Markets watch closely
Investors have been closely monitoring the size of the upcoming budget amid concerns over Takaichi’s fiscally expansive approach. Japan already carries the largest public debt burden among advanced economies, raising fears that excessive spending could push long-term government bond yields higher.
“The size of the initial budget is a record, which is negative for yields,” said Koji Takeuchi, Senior Research Fellow at Itochu Research Institute to Bloomberg. “At the same time however, government bond issuance has been kept in check.” He added that long-term bond issuance is not expected to increase and that mid-to-long-term issuance could even decline.
Spending growth outpaces inflation
The sharp rise in spending comes as inflation continues to weigh on households and public finances. Japan’s key price measure has remained at or above 2% for more than three years, driven by rising costs of everyday necessities. Even so, the growth in budget outlays far exceeds the inflation rate, reflecting mounting demographic pressures.
A major driver of the record budget is rising social security spending, which is set to increase to ¥39.1 trillion, up from ¥38.3 trillion in the current fiscal year, according to documents seen by Bloomberg. Defense spending is also climbing, with about ¥8.8 trillion expected to be allocated to the government’s defense buildup program amid growing geopolitical tensions.

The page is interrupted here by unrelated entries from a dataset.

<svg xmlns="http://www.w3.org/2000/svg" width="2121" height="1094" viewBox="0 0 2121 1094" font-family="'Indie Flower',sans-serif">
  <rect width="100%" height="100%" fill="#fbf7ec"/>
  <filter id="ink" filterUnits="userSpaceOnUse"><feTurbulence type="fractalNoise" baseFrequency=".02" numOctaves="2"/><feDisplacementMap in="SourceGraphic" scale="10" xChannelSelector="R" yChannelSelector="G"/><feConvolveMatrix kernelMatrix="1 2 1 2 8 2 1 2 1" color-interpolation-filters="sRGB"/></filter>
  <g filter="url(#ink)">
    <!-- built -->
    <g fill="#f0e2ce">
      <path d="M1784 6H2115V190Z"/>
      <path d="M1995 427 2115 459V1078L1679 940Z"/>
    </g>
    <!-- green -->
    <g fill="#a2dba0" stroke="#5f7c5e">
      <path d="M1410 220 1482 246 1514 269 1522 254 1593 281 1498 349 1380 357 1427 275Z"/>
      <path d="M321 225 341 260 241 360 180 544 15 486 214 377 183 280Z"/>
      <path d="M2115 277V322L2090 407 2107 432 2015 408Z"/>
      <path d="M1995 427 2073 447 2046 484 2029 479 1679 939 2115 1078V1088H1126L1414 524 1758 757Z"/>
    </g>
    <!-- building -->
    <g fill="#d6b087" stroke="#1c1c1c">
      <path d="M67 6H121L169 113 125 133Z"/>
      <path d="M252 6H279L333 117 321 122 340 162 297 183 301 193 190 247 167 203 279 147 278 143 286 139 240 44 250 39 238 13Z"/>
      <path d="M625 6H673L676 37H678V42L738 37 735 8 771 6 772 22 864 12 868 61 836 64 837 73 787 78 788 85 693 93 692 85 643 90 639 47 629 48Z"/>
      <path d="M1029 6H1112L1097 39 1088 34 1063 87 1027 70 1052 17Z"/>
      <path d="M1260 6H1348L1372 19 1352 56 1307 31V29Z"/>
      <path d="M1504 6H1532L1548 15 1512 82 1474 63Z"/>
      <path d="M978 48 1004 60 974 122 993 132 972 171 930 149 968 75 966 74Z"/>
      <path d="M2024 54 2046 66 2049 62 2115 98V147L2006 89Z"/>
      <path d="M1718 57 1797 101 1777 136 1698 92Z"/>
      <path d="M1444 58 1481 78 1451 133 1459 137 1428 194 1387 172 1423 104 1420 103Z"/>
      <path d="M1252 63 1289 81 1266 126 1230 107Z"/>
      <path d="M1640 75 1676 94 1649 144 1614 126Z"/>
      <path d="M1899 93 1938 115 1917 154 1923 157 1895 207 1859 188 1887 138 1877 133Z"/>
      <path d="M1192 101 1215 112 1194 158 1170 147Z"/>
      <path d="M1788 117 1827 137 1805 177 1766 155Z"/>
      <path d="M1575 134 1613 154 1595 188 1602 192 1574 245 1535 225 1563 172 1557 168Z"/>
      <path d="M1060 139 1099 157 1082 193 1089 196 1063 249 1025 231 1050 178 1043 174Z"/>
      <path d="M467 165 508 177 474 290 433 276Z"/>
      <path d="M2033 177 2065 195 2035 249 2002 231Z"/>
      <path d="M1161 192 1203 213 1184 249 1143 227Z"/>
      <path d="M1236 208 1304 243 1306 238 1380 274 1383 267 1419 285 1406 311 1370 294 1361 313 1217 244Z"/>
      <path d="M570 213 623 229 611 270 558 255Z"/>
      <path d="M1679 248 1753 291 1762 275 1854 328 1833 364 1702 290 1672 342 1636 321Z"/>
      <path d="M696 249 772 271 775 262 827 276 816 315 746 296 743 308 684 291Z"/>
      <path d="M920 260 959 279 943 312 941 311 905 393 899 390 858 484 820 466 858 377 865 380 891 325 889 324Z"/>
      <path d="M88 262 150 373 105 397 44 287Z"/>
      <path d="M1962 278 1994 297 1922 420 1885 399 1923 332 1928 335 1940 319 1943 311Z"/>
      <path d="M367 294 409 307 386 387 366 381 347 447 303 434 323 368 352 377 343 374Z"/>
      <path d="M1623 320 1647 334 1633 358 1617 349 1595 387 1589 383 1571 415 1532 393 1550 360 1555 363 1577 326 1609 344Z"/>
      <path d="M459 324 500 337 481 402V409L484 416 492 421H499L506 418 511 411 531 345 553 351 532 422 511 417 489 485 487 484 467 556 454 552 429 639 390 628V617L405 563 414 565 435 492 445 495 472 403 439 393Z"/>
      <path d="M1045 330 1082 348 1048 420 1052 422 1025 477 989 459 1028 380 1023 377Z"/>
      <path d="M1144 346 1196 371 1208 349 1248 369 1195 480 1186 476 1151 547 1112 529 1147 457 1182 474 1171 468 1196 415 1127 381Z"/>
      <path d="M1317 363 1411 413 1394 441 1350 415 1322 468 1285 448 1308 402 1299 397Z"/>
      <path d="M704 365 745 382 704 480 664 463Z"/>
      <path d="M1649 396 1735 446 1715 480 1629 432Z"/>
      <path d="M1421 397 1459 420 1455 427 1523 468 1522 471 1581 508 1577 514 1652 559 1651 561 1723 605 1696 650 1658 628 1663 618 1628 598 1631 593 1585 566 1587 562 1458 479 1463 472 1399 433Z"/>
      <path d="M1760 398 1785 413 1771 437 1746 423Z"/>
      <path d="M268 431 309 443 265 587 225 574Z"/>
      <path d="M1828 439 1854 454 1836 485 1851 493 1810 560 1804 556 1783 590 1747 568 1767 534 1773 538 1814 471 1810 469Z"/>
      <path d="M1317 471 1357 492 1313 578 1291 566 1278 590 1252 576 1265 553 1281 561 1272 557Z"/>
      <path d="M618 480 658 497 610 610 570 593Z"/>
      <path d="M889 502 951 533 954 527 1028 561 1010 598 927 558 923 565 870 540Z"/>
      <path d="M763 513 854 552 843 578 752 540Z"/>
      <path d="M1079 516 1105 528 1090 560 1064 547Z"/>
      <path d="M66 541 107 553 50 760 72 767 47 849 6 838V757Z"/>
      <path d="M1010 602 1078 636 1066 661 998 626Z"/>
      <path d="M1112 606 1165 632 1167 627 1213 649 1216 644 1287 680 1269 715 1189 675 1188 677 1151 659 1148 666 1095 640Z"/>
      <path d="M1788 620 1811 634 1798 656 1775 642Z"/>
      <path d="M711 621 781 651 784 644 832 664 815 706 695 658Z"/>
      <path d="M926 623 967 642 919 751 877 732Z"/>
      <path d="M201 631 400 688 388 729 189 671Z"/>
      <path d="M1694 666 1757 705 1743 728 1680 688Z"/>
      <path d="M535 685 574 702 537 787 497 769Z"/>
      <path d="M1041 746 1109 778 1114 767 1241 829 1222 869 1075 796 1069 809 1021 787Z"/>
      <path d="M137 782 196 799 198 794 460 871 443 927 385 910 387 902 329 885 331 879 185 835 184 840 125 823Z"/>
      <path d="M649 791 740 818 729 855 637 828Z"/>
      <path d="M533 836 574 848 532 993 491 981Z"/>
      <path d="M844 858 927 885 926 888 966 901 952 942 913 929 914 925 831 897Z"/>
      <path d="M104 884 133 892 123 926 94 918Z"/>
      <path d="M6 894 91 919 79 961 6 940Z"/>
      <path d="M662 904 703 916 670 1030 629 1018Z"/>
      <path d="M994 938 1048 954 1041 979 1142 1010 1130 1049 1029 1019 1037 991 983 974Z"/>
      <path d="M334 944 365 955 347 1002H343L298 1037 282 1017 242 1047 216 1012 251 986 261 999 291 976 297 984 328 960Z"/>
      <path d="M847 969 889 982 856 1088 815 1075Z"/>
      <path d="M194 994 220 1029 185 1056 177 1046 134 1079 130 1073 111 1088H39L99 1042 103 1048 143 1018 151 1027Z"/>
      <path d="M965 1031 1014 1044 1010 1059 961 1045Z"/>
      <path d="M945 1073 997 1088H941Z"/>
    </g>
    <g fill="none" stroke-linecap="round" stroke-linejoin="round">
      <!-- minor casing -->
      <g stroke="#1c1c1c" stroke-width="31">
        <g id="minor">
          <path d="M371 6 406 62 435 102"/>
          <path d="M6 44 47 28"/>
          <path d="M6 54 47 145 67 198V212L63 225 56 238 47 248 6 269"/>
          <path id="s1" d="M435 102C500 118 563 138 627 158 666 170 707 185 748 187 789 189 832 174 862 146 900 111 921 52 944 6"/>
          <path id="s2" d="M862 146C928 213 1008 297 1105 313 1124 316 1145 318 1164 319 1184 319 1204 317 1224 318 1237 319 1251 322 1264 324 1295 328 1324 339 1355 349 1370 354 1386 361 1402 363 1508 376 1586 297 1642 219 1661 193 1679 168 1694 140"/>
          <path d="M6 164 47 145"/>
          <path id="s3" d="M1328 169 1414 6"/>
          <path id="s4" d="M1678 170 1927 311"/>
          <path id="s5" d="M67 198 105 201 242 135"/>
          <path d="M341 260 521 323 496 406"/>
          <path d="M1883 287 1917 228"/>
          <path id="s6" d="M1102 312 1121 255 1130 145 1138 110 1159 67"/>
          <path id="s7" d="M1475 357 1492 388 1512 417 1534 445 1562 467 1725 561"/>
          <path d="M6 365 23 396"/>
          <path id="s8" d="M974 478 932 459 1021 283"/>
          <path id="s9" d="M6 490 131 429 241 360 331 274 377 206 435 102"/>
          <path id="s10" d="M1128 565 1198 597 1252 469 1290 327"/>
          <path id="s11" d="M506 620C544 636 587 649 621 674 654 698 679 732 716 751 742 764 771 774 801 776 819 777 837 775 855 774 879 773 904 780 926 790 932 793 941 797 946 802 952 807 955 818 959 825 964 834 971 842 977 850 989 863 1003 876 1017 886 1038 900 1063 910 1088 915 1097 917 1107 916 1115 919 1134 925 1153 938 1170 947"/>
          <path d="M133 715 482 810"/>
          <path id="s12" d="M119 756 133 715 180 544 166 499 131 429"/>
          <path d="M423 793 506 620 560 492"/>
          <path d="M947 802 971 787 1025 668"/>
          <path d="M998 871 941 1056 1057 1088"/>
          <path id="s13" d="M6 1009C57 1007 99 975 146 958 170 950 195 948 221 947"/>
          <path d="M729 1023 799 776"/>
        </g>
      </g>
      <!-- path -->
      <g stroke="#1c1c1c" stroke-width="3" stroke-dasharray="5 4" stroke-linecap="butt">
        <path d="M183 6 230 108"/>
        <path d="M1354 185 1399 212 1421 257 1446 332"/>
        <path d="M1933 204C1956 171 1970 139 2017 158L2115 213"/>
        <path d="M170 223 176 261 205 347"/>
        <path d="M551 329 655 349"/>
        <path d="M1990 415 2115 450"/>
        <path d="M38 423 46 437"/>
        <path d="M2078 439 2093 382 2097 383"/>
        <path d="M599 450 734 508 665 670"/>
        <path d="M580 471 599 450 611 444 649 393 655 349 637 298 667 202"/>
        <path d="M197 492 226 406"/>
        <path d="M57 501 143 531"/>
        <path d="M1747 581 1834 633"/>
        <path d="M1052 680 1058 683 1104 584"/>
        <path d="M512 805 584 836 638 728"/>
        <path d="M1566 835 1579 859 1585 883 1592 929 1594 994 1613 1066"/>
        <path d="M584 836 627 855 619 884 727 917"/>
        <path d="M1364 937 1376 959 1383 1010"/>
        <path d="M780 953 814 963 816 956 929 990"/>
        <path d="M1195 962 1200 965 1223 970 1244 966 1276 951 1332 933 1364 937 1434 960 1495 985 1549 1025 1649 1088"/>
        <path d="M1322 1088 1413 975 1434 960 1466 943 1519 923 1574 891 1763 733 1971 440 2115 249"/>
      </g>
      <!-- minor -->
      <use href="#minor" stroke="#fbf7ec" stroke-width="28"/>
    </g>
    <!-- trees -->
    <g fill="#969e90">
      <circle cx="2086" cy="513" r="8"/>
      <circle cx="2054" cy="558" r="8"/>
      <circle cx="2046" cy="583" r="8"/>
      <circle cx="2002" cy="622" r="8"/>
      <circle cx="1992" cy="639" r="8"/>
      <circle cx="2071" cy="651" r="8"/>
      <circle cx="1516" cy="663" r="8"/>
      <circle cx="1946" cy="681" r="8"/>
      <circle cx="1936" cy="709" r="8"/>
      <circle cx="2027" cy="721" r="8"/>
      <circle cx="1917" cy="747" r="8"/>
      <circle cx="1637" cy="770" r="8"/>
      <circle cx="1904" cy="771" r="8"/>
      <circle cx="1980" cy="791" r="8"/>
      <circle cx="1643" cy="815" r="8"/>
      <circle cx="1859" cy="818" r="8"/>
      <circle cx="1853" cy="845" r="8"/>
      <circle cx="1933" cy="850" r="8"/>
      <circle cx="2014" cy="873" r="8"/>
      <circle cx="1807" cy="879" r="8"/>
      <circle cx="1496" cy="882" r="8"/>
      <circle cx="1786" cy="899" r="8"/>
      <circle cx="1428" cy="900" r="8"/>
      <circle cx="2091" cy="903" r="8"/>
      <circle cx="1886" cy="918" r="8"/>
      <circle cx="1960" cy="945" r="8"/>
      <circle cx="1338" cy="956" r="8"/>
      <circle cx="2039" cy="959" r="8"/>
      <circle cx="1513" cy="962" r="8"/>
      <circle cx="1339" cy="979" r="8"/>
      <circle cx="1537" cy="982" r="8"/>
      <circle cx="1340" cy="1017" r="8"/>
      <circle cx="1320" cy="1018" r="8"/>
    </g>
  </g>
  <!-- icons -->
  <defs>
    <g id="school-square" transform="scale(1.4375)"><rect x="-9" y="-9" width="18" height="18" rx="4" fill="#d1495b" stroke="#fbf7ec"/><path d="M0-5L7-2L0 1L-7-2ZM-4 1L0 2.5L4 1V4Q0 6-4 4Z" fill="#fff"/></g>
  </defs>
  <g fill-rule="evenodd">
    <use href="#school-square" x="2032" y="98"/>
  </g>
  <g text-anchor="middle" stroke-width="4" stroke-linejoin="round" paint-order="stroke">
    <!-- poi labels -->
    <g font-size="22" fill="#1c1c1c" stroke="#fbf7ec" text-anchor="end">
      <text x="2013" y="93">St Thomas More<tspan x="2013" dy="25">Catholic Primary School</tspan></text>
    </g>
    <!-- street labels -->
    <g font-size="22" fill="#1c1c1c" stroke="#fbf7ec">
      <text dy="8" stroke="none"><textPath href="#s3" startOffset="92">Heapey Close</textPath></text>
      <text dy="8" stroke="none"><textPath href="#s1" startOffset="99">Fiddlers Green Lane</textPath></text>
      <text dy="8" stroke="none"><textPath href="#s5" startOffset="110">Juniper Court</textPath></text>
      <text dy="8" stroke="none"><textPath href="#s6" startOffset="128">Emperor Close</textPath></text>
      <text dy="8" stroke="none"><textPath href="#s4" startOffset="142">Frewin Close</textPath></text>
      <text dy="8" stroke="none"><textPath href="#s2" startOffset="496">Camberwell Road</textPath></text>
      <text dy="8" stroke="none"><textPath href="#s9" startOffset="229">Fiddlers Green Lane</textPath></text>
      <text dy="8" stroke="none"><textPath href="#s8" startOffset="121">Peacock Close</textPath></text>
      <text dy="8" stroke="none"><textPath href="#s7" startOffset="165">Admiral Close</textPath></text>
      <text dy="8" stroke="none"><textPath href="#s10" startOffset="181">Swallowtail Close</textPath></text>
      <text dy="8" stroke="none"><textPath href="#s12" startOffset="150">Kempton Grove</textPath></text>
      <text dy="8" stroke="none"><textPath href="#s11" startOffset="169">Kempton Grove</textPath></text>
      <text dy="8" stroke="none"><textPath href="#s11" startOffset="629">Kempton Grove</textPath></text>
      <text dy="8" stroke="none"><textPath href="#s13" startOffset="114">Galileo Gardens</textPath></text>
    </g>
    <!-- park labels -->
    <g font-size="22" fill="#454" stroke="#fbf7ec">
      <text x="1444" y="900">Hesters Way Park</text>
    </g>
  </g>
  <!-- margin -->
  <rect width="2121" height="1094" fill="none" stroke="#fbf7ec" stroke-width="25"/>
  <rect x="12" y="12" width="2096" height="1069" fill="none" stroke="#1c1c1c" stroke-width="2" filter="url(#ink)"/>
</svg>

In addition, local allocation tax grants are projected to rise to around ¥21 trillion, compared with roughly ¥18.9 trillion in fiscal 2025. Budget reserves are expected to total about ¥1 trillion. Rising interest rates are significantly increasing the cost of servicing Japan’s debt. The government plans to earmark about ¥31 trillion for bond-related costs, including redemptions and interest payments.vThis will exceed the current record of approximately ¥28.22 trillion in the initial budget for fiscal 2025.
The Finance Ministry is expected to set the provisional interest rate used for calculating debt-servicing costs at 3%, the highest level since 1997, according to people familiar with the matter. On the revenue side, stronger corporate earnings and inflation are expected to lift tax receipts. The government projects tax revenue of roughly ¥83.7 trillion to ¥84 trillion for the next fiscal year, up from about ¥77.82 trillion in the initial budget for fiscal 2025.
“Tax revenues have been fairly solid, which likely helped Takaichi with addressing market concerns,” Takeuchi said. “Still, if the government wants to curb bond issuance going forward, it will need to carefully consider how to secure fiscal resources as well.” Earlier this week, Finance Minister Satsuki Katayama acknowledged that fiscal health could worsen in the short term as the government prioritizes growth.
After holding talks with Takaichi on Monday, Katayama defended the scale of the budget, saying, “At a time when the nation has almost exited from deflation and there is an inflationary trend, it is not usual for the government budget to decrease. It is only natural that the amount would be the highest ever.”